The following tips can help you release work-related stress:

  • When you are stressed, use a playlist to redirect those fears and worries.
  • Celtic, Classical, Indian stringed, Native American, flutes, and even drums are capable of relaxing your mind on a stressful day. If music isn’t your thing, you might find the sounds of rain relaxing.
  • Try to find new music periodically. Listen to new genres of music.

Track your stressors at work.

Keep a journal to identify the most stressful situations at work. Note how you responded to the stressors. Record your feelings and thoughts. Include the people involved. Keeping a journal can help you identify patterns among your stressors and about how you reacted to them.

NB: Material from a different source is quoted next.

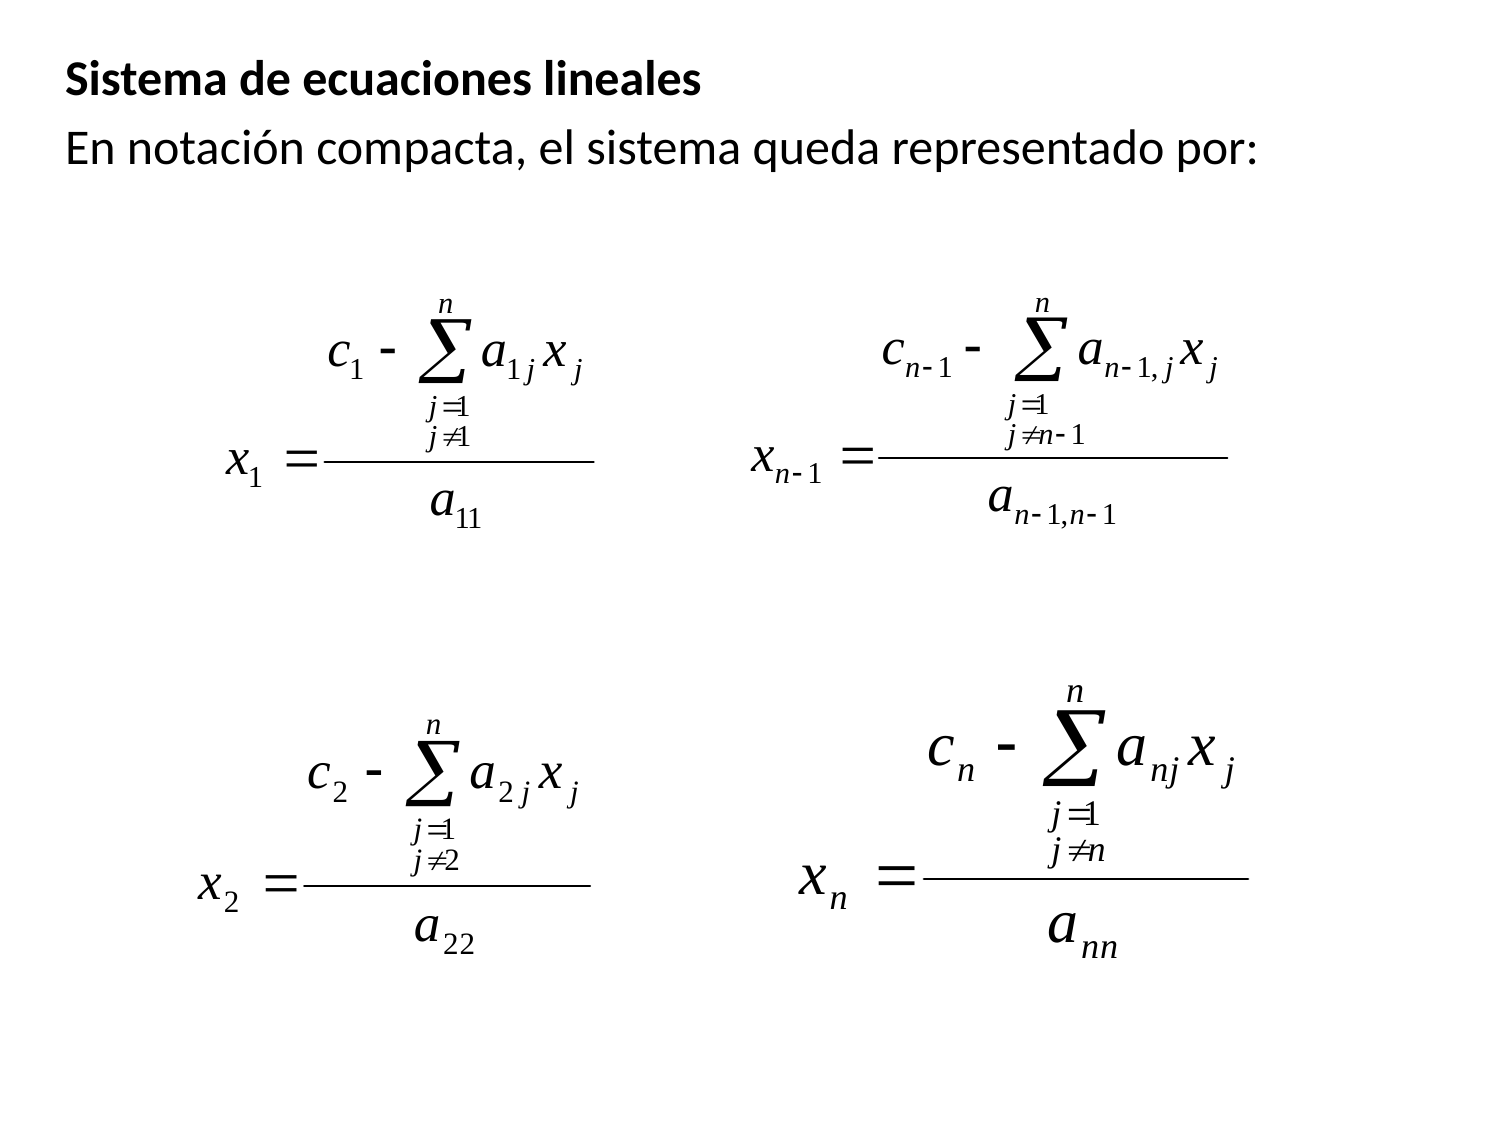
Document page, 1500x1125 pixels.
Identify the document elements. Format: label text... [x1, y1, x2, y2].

Talk to your supervisor about stress at work.

Employers understand the need to keep their employees healthy. Your supervisor has an incentive to help you reduce workplace stressors. Reach out to your boss and have an honest conversation about your thoughts. There is a good chance that your boss will work with you to develop a plan to manage stressors.

Consider herbal and natural supplements to manage stress.

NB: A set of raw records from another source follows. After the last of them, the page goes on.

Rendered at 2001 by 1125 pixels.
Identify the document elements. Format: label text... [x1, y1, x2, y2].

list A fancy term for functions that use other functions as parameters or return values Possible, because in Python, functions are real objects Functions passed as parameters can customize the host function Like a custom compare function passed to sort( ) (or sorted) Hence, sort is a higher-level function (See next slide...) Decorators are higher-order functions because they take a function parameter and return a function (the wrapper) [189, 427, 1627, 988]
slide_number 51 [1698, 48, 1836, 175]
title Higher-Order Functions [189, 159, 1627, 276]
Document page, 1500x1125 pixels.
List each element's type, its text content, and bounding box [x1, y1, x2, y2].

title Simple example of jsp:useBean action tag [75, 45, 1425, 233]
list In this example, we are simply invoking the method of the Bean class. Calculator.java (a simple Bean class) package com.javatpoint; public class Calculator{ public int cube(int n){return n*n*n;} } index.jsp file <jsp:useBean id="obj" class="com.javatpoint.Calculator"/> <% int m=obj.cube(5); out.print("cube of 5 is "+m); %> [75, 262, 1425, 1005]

To fight stress, there are many herbal and natural supplement options. They are known to effectively relieve and manage stress and anxiety.

Here is a brief overview of some of the most common herbal and natural supplements to fight stress:

  • Vitamin B: Studies show that B-complex supplements can be beneficial in mitigating symptoms of anxiety.  Vitamin B1 is critical for balancing blood sugar levels, which are an important factor in anxiety levels.
  • Omega-3 fatty acids: According to one study, medical students who took omega-3 supplements experienced a 20% reduction in anxiety symptoms.
  • Melatonin – If you are stressed out, falling asleep can be a challenge. Melatonin is a natural sleep aid, helping with your circadian rhythms (your 24-hours internal clock).
  • Valerian: It is widely used as a sleep aid due to its tranquilizing features.
  • Lemon balm: A member of the mint family, lemon balm has been studied for its anti-anxiety effects. According to studies, taking a single dose of lemon balm boosts alertness and calmness.  Adding lemon balm to foods can improve memory and reduce anxiety.
  • Ashwagandha: Ashwagandha seems effective at lowering symptoms of stress and anxiety by lowering cortisol levels, a stress hormone in the body.
  • Kava kava: Kava kava is an herbal remedy with a long history of use in alternative medicine. It is said to relieve stress and anxiety, and it is also considered a sleep aid. Studies show that the Kava kava supplement has a calming effect.

Some supplements can interact with medications or have side effects. Consult your doctor before you take any herbal or natural supplements.